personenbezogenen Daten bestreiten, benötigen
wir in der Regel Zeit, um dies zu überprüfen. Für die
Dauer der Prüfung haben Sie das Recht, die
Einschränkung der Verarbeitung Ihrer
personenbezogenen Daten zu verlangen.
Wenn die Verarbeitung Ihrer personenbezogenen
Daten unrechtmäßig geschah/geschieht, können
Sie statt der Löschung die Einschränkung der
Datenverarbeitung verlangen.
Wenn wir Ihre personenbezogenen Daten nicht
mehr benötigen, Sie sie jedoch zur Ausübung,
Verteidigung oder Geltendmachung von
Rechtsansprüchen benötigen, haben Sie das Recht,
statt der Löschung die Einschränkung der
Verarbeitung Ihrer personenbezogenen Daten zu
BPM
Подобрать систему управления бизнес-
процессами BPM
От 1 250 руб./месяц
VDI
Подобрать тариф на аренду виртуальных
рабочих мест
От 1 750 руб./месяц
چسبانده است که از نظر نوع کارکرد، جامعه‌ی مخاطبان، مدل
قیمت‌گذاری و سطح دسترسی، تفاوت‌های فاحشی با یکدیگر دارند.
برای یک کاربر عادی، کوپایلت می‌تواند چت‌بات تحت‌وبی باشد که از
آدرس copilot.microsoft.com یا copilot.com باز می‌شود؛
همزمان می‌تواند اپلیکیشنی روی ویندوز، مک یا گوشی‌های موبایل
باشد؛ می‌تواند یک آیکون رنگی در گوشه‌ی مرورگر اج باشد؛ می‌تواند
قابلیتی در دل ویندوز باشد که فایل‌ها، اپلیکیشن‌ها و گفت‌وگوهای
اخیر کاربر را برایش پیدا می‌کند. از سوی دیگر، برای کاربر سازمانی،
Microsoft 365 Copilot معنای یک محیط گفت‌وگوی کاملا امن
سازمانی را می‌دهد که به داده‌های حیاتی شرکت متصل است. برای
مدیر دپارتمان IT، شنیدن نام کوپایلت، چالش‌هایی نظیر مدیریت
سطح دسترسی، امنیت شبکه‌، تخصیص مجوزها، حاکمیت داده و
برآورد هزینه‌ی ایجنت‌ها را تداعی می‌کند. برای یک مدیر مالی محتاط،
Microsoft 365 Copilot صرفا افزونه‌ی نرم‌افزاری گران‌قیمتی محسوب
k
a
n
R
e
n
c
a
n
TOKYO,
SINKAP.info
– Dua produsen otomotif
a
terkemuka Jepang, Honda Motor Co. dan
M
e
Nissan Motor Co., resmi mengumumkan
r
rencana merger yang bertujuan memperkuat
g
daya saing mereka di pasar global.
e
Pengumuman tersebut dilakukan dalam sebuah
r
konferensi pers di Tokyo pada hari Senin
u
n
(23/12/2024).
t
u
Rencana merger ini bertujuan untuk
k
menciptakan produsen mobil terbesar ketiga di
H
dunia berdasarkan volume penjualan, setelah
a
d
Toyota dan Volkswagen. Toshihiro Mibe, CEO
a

**Directions for this task**
Every line of the listing that holds the word "کاربر" is to be found and copied.

**Response**
برای یک کاربر عادی، کوپایلت می‌تواند چت‌بات تحت‌وبی باشد که از
اخیر کاربر را برایش پیدا می‌کند. از سوی دیگر، برای کاربر سازمانی،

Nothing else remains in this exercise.